Temasek-tied Astrea V Class A-1 bonds’ retail offering meets strong demand

The S$180 million retail offering of the Astrea V class A-1 bonds was 4.5 times subscribed, with almost S$820 million in valid applications from 30,816 applicants by the offer’s close Tuesday, Astrea V and Azalea Investment Management said in a statement Wednesday.

“Demand for the Astrea V private equity Bonds was strong and we are pleased to have broadened our investor base,” Margaret Lui, CEO of Azalea, said in the statement.

“The Astrea PE Bonds are fixed income products based on cashflows from well diversified portfolios of PE Funds. This serves to introduce PE funds to retail investors, via a conservative investment grade structure,” she said.

Lui added that Azalea hoped to offer retail investors the opportunity to invest in the higher-risk, higher-return classes of Astrea bonds.

All valid retail applicants who applied for less than S$50,000 received some allocation, taking up 75 percent of the class A-1 retail offering, the statement said. Those who applied for S$5,000 or less received their full allocation, Azalea said.

Balloting was conducted for those who applied for S$50,000 or more, with successful applications allocated in part, the statement said.

In all, 28,358 retail applicants were allocated bonds, it said.

The bonds will be issued, with trading on SGX expected to begin, on Thursday, Azalea said.

Astrea V is part of the Astrea Platform, which is a series of investment products based on private equity funds’ portfolios.
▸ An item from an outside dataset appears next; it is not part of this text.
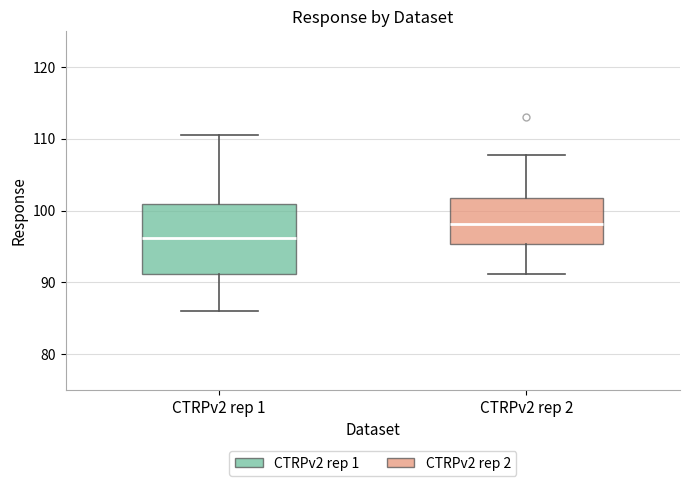

Comparing the boxes themselves (not the whiskers), which one is the tallest?

CTRPv2 rep 1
Astrea V was launched by Azalea Group, which is wholly owned by Singapore state-owned investment company Temasek.

The retail offering of class A-1 bonds followed the placement of three classes of bonds to institutional and accredited investors: S$135 million of class A-1 bonds, US$230 million of class A-2 bonds and US$140 million of class B bonds, the statement said.

The three bond classes, including both the placement and the public offer, received valid subscriptions of US$4 billion, or a 6.7 times subscription rate for the total US$600 million worth of bonds offered, Azalea said.

High quality institutions took up 55 percent of the bonds, accredited investors acquired 23 percent and retail investors in the public offer received 22 percent, the statement said.